Posted a little test stack of HTMLX/Hyperscript in a OXT browser object.
That part was easy, going to the other way, ie stack to web will be harder, I think worth it.
So about that stack storage format:
Why not just raw text and directories?
I was converting LC UI to
Nuklear for
Love enginejust before the open source was canceled, which killed the motivation of inviting the Love crowd to help with that effort.
My script was based on an old one and for some reason it had A LOT of redudancy, let's see if I can find that example.
Code: Select all
--- button "Button",card id 1002,sample
Button:rect(10,12,92,35)
Button:height(23)
Button:width(82)
Button:loc(51,23)
Button:short name("Button")
Button:ID("1003")
Button:label("Button Label")
Button:toolTip("button tooltip")
Button:style("standard")
Button:visible(true)
Button:showName(true)
Button:autoHilite(true)
Button:opaque(true)
Button:sharedHilite(true)
Button:traversalOn(false)
Button:showfocusBorder(true)
Button:icon(0)
Button:hiliteIcon(0)
Button:borderWidth(2)
Button:textAlign("center")
Button:blendLevel(0)
Button:ink("srcCopy")
The idea behind this particular format is that it would be converted to Lua GUIs.
14 years later I had to figure out how to translate to Nuklear.
How this all worked was I exported the property of all objects and it all got buried in appropriate folders
So
stackName/
stackName_script.txt
stackName_properties.txt
Actually for the stack properties I'd just stored a text file with the script to set it's properties. Not sure why I thought that was good idea.
stackName/stackName_UI/
stackName/stackName_UI/stackName_cards/
stackName/stackName_UI/stackName_cards/card_1002/
stackName/stackName_UI/stackName_cards/card_1002/button
etc for fields, images, scrollbars, graphics, widgets, groups
Those final directories contained the files with the properties as shown above.
I would sort the properties so large texts would be at the bottom of the list.
Although I was tempted to maybe make an exception for larger text type properties. I didn't store any images but I bet imageText property would be a mess.
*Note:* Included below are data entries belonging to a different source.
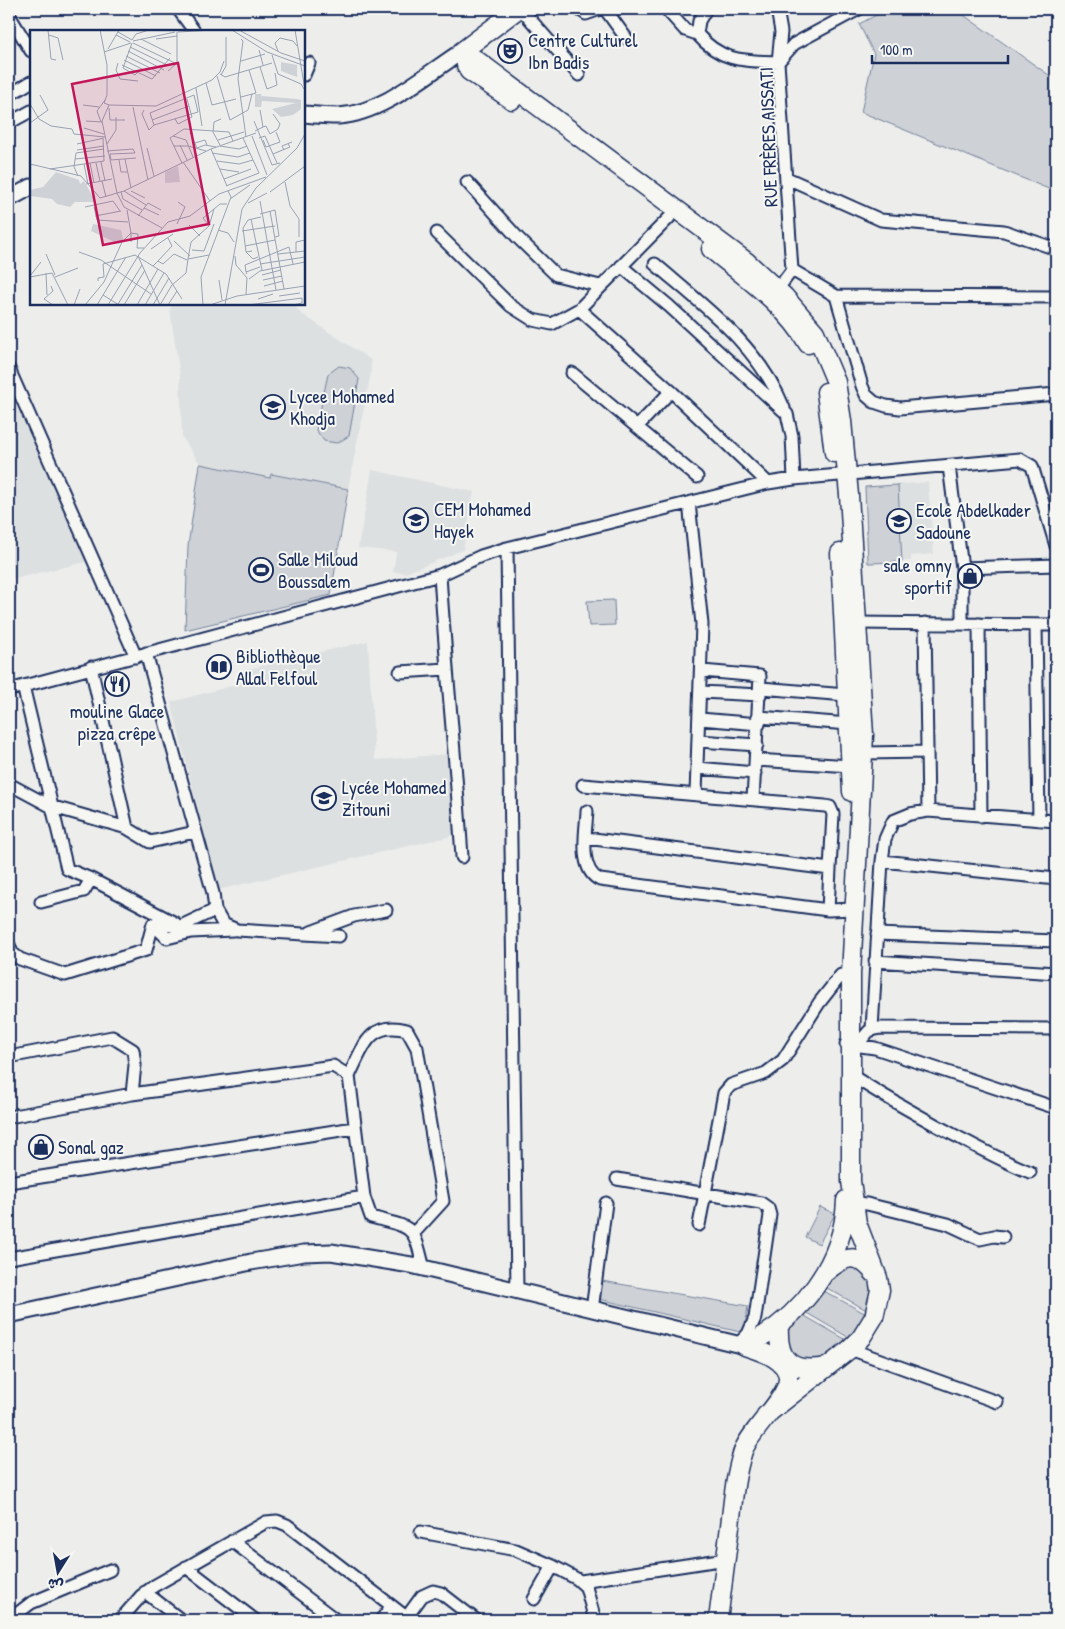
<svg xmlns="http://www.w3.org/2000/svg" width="1065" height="1629" font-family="'Patrick Hand','Playpen Sans Arabic',sans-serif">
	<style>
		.built { fill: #dde0e1 }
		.green { fill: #ced2d7; stroke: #74809a }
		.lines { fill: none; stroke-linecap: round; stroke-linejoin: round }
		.street-casing { stroke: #1b2f5e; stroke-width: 15 }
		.secondary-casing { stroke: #1b2f5e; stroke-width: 19 }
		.primary-casing { stroke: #1b2f5e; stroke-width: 21 }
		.street { stroke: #f6f6f2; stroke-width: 11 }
		.secondary { stroke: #f6f6f2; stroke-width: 15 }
		.primary { stroke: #f6f6f2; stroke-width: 18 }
		.labels { text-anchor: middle; stroke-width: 4; stroke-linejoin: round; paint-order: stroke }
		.poi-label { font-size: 19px; fill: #1b2f5e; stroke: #f6f6f2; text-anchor: start }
		.street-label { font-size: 19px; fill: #1b2f5e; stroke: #f6f6f2 }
		.inset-road { fill: none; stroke: #99a2b3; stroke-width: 1 }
		.view { fill: #c2185b; fill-opacity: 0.15; stroke: #c2185b; stroke-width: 2.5 }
		.inset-edge { fill: none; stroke: #1b2f5e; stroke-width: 2.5 }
	</style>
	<rect width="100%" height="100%" fill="#edeeec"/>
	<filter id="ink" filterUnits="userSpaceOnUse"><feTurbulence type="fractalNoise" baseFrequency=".02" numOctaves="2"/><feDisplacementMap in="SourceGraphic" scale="10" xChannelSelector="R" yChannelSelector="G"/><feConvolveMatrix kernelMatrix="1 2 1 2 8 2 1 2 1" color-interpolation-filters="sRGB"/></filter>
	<g filter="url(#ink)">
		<path class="built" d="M172 304H294L299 312 371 360V373L348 489 271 474 270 478 200 464 182 437 180 377 170 310Z
			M9 389 86 562 9 580Z
			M372 470 474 492 463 550 406 573 393 572 396 552 358 548Z
			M928 482 934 554 911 556V561L868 563 865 487Z
			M368 641 375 760 448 754 456 835 218 890 171 702 246 682 244 670Z"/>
		<path class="green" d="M888 9H955L1056 80V192L861 112 874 54 859 24Z
			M339 366 350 368 359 379 349 436 337 443 324 441 316 430 328 374Z
			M200 464 270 478 271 474 348 489 331 595 185 630 188 546Z
			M898 485 902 562 868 563 865 487Z
			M614 600 615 625 589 626 587 601Z
			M820 1207 835 1214 819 1244 805 1237Z
			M854 1264 872 1282 870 1312 825 1287 835 1271Z
			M602 1281 748 1306 745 1328 740 1332 599 1299Z
			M822 1290 868 1315 853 1340 805 1312Z
			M803 1315 850 1342 826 1360 791 1361 786 1333Z"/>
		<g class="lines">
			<defs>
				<path id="street" d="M178 9 194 31
					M521 9 579 75
					M578 9 586 14 600 9
					M605 9 626 38
					M666 9 685 30 697 34
					M706 9 699 21 697 34C721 62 744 61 778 62L781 32 777 9
					M9 15 31 51
					M304 75 309 63
					M9 95 31 82
					M9 123 31 111
					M787 178 881 220 1004 231 1056 249
					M467 182 518 238 556 275 600 286
					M437 233 511 306 533 320 552 324 579 309 669 218
					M655 264C705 307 758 345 784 408
					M621 266 669 306 787 414 792 436 794 479
					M792 270 836 296 1056 297
					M774 294 792 270 778 62 794 44 859 9
					M836 296 862 386 866 395 874 402 886 406 900 408 1056 394
					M579 309 671 391 768 483
					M9 369 136 657
					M572 373 697 477
					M637 427 671 391
					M949 466 962 568V624
					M689 503 702 624 696 794
					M507 548 517 1290
					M962 568 1056 565
					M440 575C446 669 456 763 462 857
					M857 623 1056 625
					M925 623 928 811
					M979 624 981 816
					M1036 625 1039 820
					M91 667 127 828
					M702 671 760 676 753 799
					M400 672 446 669
					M23 686 67 869 91 879 175 923
					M761 688 846 695
					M9 690 440 575 481 556 507 548 768 483 794 479 1020 459 1032 466 1056 546
					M701 692 760 695
					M759 717 849 724
					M700 719 759 724
					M699 741 757 745
					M864 753 927 752
					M756 760 851 766
					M697 768 755 773
					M9 784 50 806 127 828 150 842 195 832
					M583 785 825 806 830 807 833 814 830 869 586 838
					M587 811C586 832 578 870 600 880L828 910 855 909
					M882 861 1056 879
					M41 902 84 891 91 879
					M215 910 223 924 237 930 339 936
					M828 910 830 869
					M153 924 167 938 191 932 233 930
					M311 932 354 916 386 910
					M877 934 1056 941
					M9 945 12 953 20 959 65 975 146 950 153 924 181 926 215 910 213 893 146 653
					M875 961 1056 973
					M872 1029 882 861 885 839 893 821 910 814 928 811 1056 821
					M846 1044 875 1048 1056 1108
					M858 1044 869 1031 879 1028 1056 1029
					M9 1057 112 1037 133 1050 135 1065 132 1094
					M851 1075C884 1097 919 1116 954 1135 979 1148 1004 1162 1030 1172
					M349 1076C363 1048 369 1020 407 1030L417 1048 443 1201 413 1234
					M9 1117 132 1094 333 1066 349 1076 364 1197 9 1258
					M617 1179 761 1203 768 1208 770 1215 755 1318 748 1334 738 1344
					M9 1182 354 1128
					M364 1197 371 1217C414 1229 413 1223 424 1269
					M849 1202 867 1204 948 1224 980 1239 994 1236 1003 1237
					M699 1225 724 1093 731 1085 766 1073 783 1060 819 1003 841 975
					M592 1310 606 1203
					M850 1349 997 1402
					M421 1532 516 1550 553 1566 577 1579 586 1587 595 1620
					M232 1541 336 1620
					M186 1567 255 1620
					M581 1581 726 1559
					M145 1592 181 1620
					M534 1599 553 1566
					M406 1618 422 1596 433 1591 441 1593 476 1620
					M9 1620 31 1603 110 1570
					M120 1620 141 1596 154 1586 266 1522 277 1521 287 1525 410 1620
					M381 1620 392 1606"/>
				<path id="secondary" d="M304 114C315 115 327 116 339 116 383 113 425 75 461 52
					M9 199 31 187
					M9 1315 251 1262 304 1253 331 1252 411 1265 745 1346"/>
				<path id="primary" d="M518 9 461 52 466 57 475 59 747 262 785 297 815 332 836 382 842 421 849 495 864 735 851 974V1181L857 1223 878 1278 880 1290 874 1317 861 1338 850 1349 766 1415
					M466 57V65L469 71 512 100
					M711 249C744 276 787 306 808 344
					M826 392 834 453
					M840 553 852 792
					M826 1272C846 1255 857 1252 875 1274
					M779 1326C777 1362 792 1373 826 1367
					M745 1346C800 1319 844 1263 846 1200
					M718 1620C722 1589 726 1557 730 1526 733 1501 735 1475 743 1451 751 1429 789 1397 788 1378 787 1358 759 1351 745 1346"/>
			</defs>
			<use href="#street" class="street-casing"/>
			<use href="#secondary" class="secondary-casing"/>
			<use href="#primary" class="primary-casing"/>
			<use href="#street" class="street"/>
			<use href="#secondary" class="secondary"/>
			<use href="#primary" class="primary"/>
		</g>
	</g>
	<defs>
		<symbol id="theatre-ring" viewBox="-11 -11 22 22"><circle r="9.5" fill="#f6f6f2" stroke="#1b2f5e" stroke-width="1.5"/><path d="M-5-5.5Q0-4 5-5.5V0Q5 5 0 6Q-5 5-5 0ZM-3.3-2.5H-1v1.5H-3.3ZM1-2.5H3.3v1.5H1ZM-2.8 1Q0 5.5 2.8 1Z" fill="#1b2f5e"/></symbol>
		<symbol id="school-ring" viewBox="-11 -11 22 22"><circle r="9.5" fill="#f6f6f2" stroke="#1b2f5e" stroke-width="1.5"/><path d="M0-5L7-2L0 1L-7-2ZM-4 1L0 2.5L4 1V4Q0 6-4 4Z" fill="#1b2f5e"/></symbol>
		<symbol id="stadium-ring" viewBox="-11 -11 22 22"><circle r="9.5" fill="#f6f6f2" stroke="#1b2f5e" stroke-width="1.5"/><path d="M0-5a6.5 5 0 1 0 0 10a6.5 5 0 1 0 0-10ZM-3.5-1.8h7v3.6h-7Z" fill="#1b2f5e"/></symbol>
		<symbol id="shop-ring" viewBox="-11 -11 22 22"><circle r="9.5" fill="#f6f6f2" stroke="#1b2f5e" stroke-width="1.5"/><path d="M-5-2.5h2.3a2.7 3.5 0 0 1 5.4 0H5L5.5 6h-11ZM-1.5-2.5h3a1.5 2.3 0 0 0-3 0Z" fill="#1b2f5e"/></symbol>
		<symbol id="library-ring" viewBox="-11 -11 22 22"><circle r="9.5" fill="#f6f6f2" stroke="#1b2f5e" stroke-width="1.5"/><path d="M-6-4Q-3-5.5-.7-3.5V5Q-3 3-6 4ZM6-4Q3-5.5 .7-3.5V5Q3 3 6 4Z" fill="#1b2f5e"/></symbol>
		<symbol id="restaurant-ring" viewBox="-11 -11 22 22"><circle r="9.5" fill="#f6f6f2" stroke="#1b2f5e" stroke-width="1.5"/><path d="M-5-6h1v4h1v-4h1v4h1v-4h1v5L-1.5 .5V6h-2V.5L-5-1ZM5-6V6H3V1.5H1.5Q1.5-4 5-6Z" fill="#1b2f5e"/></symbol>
	</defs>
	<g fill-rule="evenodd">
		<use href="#theatre-ring" x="496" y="37" width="28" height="28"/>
		<use href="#school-ring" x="259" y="393" width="28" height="28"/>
		<use href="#school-ring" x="402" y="506" width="28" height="28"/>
		<use href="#school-ring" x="885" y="507" width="28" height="28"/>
		<use href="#stadium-ring" x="247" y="556" width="28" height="28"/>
		<use href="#shop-ring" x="956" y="562" width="28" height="28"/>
		<use href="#library-ring" x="205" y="653" width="28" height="28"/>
		<use href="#restaurant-ring" x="103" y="670" width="28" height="28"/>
		<use href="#school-ring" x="310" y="784" width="28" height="28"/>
		<use href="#shop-ring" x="27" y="1133" width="28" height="28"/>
	</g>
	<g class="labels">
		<g class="poi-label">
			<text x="528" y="47">Centre Culturel<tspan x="528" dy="22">Ibn Badis</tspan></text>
			<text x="290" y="403">Lycee Mohamed<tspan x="290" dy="22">Khodja</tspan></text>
			<text x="434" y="516">CEM Mohamed<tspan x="434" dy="22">Hayek</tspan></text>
			<text x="916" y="517">Ecole Abdelkader<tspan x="916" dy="22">Sadoune</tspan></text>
			<text x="278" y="566">Salle Miloud<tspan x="278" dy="22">Boussalem</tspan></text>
			<text x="952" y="572" text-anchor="end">sale omny<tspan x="952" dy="22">sportif</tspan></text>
			<text x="236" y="663">Bibliothèque<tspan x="236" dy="22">Allal Felfoul</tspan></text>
			<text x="117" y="718" text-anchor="middle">mouline Glace<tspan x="117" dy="22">pizza crêpe</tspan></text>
			<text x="342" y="794">Lycée Mohamed<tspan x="342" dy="22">Zitouni</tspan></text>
			<text x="58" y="1154">Sonal gaz</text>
		</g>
		<g class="street-label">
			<text transform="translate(768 137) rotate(-92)" y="7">RUE FRÈRES AISSATI</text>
		</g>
	</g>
	<g transform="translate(30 30)">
		<rect width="275" height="275" fill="#edeeec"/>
		<path d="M251 32 267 35V47L251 41ZM225 64H231L232 68V66L267 69 271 70V79L263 85 251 87 242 79 266 73 232 71 231 77H225ZM148 136 150 152 135 153V142ZM26 142 49 150 50 154 54 151 66 172H45L40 177 27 174 22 169 0 166V160L13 157ZM63 194 91 200 93 209 89 214 61 201Z" fill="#ced2d7"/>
		<path class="inset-road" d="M18 0 21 29 26 30M70 0 77 35V65L74 73 79 75 72 91 87 163 94 177 132 198M202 0 237 22 275 36M209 0 251 23 275 31M265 0 275 60M88 2 102 10M148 2 184 0M19 5 28 8 33 30M86 5 100 12M111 9 141 24M126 9 147 6M211 9 213 11 208 49 216 107M102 10 106 4 119 0M103 11 145 2M102 13 93 38 105 45 108 42M103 13 147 34M100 17 137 35M78 19 89 0M229 20 233 35M98 21 134 40M248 21 245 13 250 8 263 11 267 16M74 22 101 13M242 25 248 44 271 54 274 59M96 26 130 43M94 30 126 46M211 31 235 24M88 33 86 40 90 49 108 51M92 35 122 49 140 28M230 37 237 59 247 55 245 43M138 41 147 33V2M190 44 195 47 242 33M191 45 196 36V7M187 46 200 90 218 80 222 64M176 53 182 75 206 69M166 58 172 96M164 65 168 82 124 95 120 83ZM211 67 226 63 219 40M0 74 9 89 21 96 42 99 44 104 75 107M53 75 69 77M79 75 126 76 182 50 190 42 194 31M103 77 118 150M79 78 80 90H95M114 80 112 84 119 100 124 95M145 89 148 94 162 87 157 69M122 90 159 76M56 91 72 92M224 91 242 135 250 133M71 92 67 81 75 70M0 93 18 80 10 65M233 97 236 96 240 104 248 99 250 94 243 84M54 98 74 104M225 101 233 97 230 80M160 102 167 118 175 115 186 117M143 106 156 110 163 127M222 106 237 145M229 108 235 106 247 133M188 110 214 102M233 110 236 117 250 112 246 102M165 113 175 110 177 115M47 114 74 108M77 114 86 100V87M150 115 157 130M190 115 183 102 184 92 191 89M144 116H158L176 121M190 116 209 119 217 116M117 118 124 146M181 119 197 156M47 120 74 116M254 120 252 116 262 112M77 121 103 119 105 123M105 123 80 124 81 130 106 128M182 123 208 127 220 123M243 124 260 117 258 114M45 129 75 126M95 129 101 158M89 130 91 142H97M187 131 209 134 223 130M71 132 75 151M153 132 180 171M60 133 64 153M66 133 70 151M152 133 140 108 154 99 199 102 203 111M0 134 51 146 70 168 94 161 181 119 226 103M54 134 58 154M20 139 74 131 73 109M190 139 209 142M48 146 44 137 46 123 74 119M194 149 221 139M72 151 76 167M255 152 260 176 269 189V207M56 154 82 149M196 156 229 143 213 108M94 161 116 175M101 161 115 168M91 162 93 169 112 180M240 162 275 136M200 169 220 155M230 171 246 260M218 173 237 163M55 177 83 171 90 181M64 177 67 190 98 192M114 178 129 185M240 181 254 259M230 184 245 180 249 206 245 207M65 186 91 181M108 186 118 173 131 180M221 189 232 240M147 194 155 177 148 172M159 195 170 206M179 195 173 188 190 174H197M188 200 198 203 204 212M212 201 245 196M144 211 160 226M101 212V203L108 204 107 218H114M215 216 245 210M121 219 143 204M162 220 174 221 184 194M222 221 216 222 213 198 218 190 231 187M49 222 71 230 121 264M216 222 223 229 228 227M266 222V212L275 210M16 224 25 245M248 224 275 221M108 226 130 275M205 226 206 235 217 248 216 264M158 229 161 212 179 196 184 179M128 231 142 216 138 208M73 234 105 225 136 244 152 269M230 234 275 227M123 236 128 231 133 234 144 224 157 230M216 242 215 235 259 217 263 234M16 243 17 265M217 244 216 242 230 237M232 245 251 240M0 246 11 232M0 247 22 243 38 275M25 247 48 238M219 249 230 241 275 232M189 250 192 270M233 250 252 246M68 251V248L74 247 73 234M21 256 23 261 14 269 23 275M234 256 253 251M73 265 81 270 78 275M249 266 270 263M228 269 243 264M88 274 112 235M44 275 50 259M55 275 74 252 92 212 101 203 97 180M67 275 96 227M89 275 81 270 110 223 138 192 160 186 189 164 236 147M94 275 115 240M107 275 128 239M115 275 134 243M123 275 139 248M130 275 142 255 156 243 158 229 179 225M138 275 147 261M173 275 171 247 201 167 198 161M180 275 207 266 275 256M195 275 212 179 226 158 267 118 275 104M218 275 272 268V273L263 275"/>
		<path class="view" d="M148 33 179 194 73 215 42 54Z"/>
		<rect width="275" height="275" class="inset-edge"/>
	</g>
	<rect width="1065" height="1629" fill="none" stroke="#f6f6f2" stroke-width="30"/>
	<rect x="15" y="15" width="1035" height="1599" fill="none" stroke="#1b2f5e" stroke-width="2" filter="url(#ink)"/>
	<g transform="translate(58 1572) rotate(191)" stroke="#f6f6f2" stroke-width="4" paint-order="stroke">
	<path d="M0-4L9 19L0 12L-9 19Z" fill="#1b2f5e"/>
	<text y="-8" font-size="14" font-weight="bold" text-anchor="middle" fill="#1b2f5e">ش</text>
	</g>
	<path d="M872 55v8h136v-8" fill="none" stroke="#1b2f5e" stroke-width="2.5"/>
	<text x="880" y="55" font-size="15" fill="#1b2f5e" stroke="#f6f6f2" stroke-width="4" paint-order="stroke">100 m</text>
</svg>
Then there was a seperate directory for scripts, followed the same pattern of sub directories.
stackName/
stackName/stackName_Scripts/
stackName/stackName_Scripts/stackName_cards/card_1002/card_1002.txt
Oh yeah and another directory for custom properties, following the same structure.
This was all just to back things up in case a stack was corrupted, we had some way of dumping the syntax colored scripts to HTML for
Scripter's Scrapbook (Aw looks like
Flexible Learning retired...some HC related stacks in there)
Looking at in the forum it's an eyesore, but if you go look at your Mac desktop and dig through a few folders, it works just fine, and the idea was never to actually look at those files, unless you lost a function or handler somewhere, then you'd use your file search to dig around for some variable , function name or property to find the text file.
The stackName_ redudancy probably wasn't necessary, adding extra length to paths which windows cries at me when I'm archiving to external drives. It was probably put there just to make sure a drag and drop didn't replace files.
So why not directories and raw text? That's what Mac OS X...what are they called? Bundles are. Ah but now I recalled they were chock full of XML too.
Could bind the whole thing up in Zip and then read the zips.